## What this task involves
Output each line of the data below exactly, omitting any image.

## Extracted entries
>>>>>
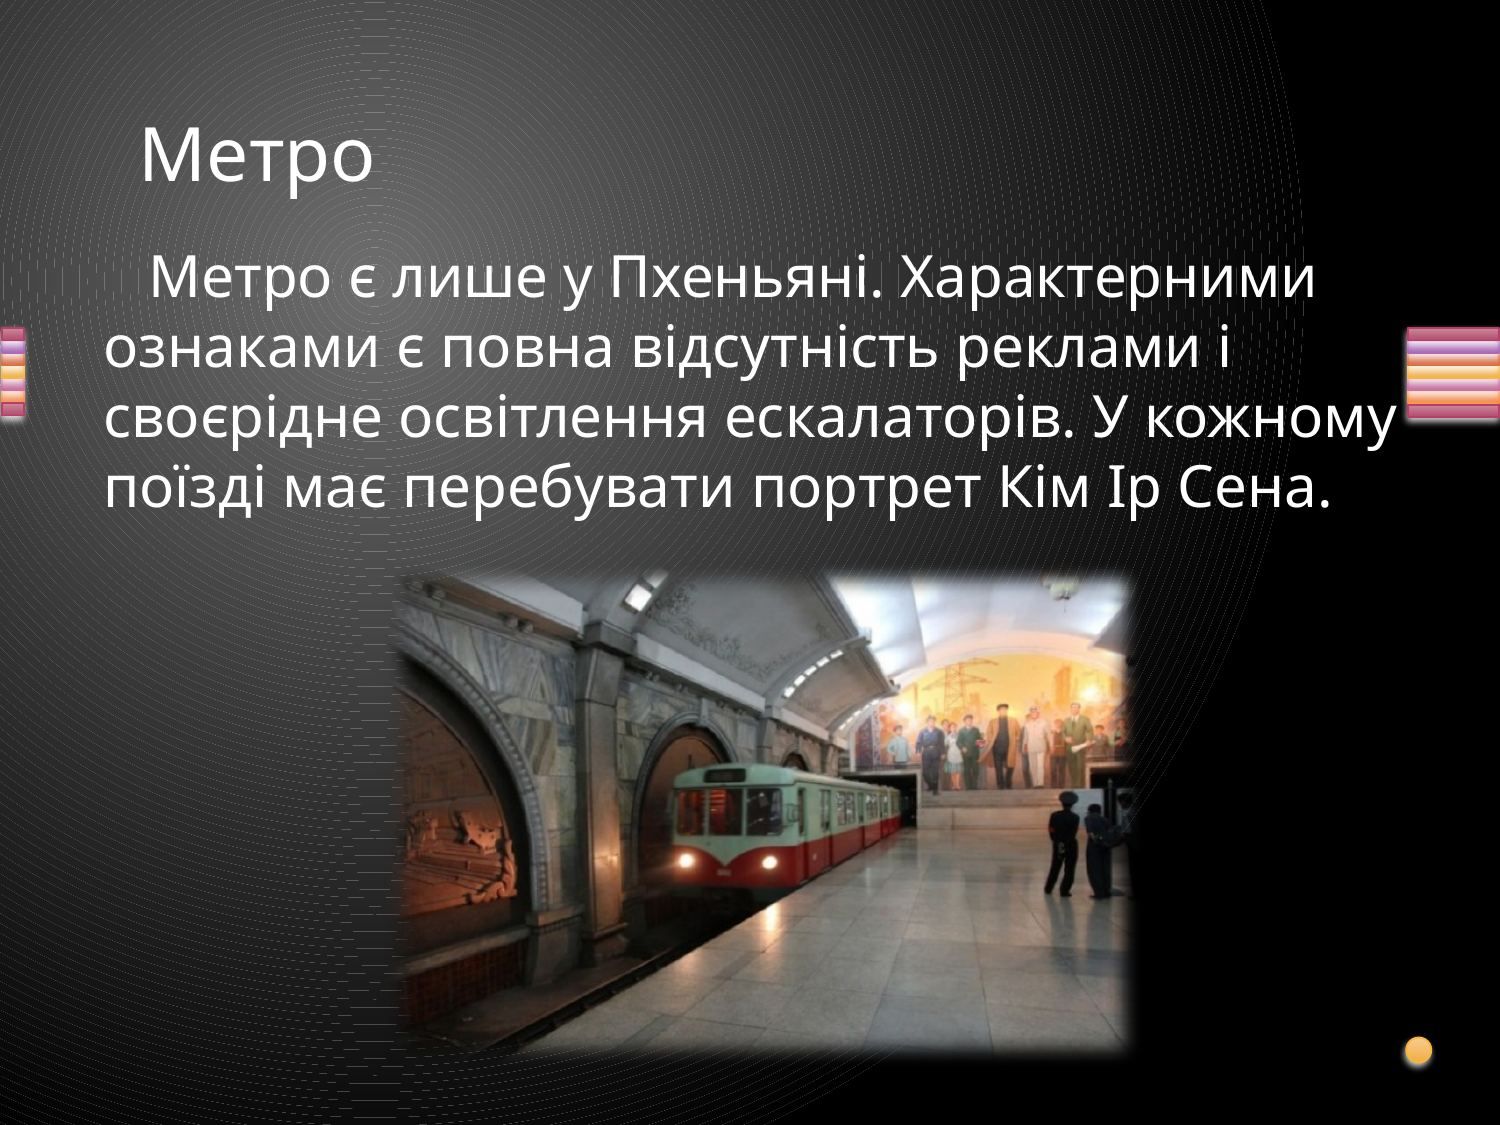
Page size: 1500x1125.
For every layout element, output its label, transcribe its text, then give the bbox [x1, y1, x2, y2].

list Метро є лише у Пхеньяні. Характерними ознаками є повна відсутність реклами і своєрідне освітлення ескалаторів. У кожному поїзді має перебувати портрет Кім Ір Сена. [88, 231, 1437, 591]
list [383, 561, 1143, 1067]
title Метро [123, 54, 1387, 204]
<<<<<
## Your response
Page size: 1500x1125.
For every layout element, output its label, transcribe its text, then give the bbox [x1, y1, x2, y2].

list Метро є лише у Пхеньяні. Характерними ознаками є повна відсутність реклами і своєрідне освітлення ескалаторів. У кожному поїзді має перебувати портрет Кім Ір Сена. [88, 231, 1437, 591]
list [383, 561, 1143, 1067]
title Метро [123, 54, 1387, 204]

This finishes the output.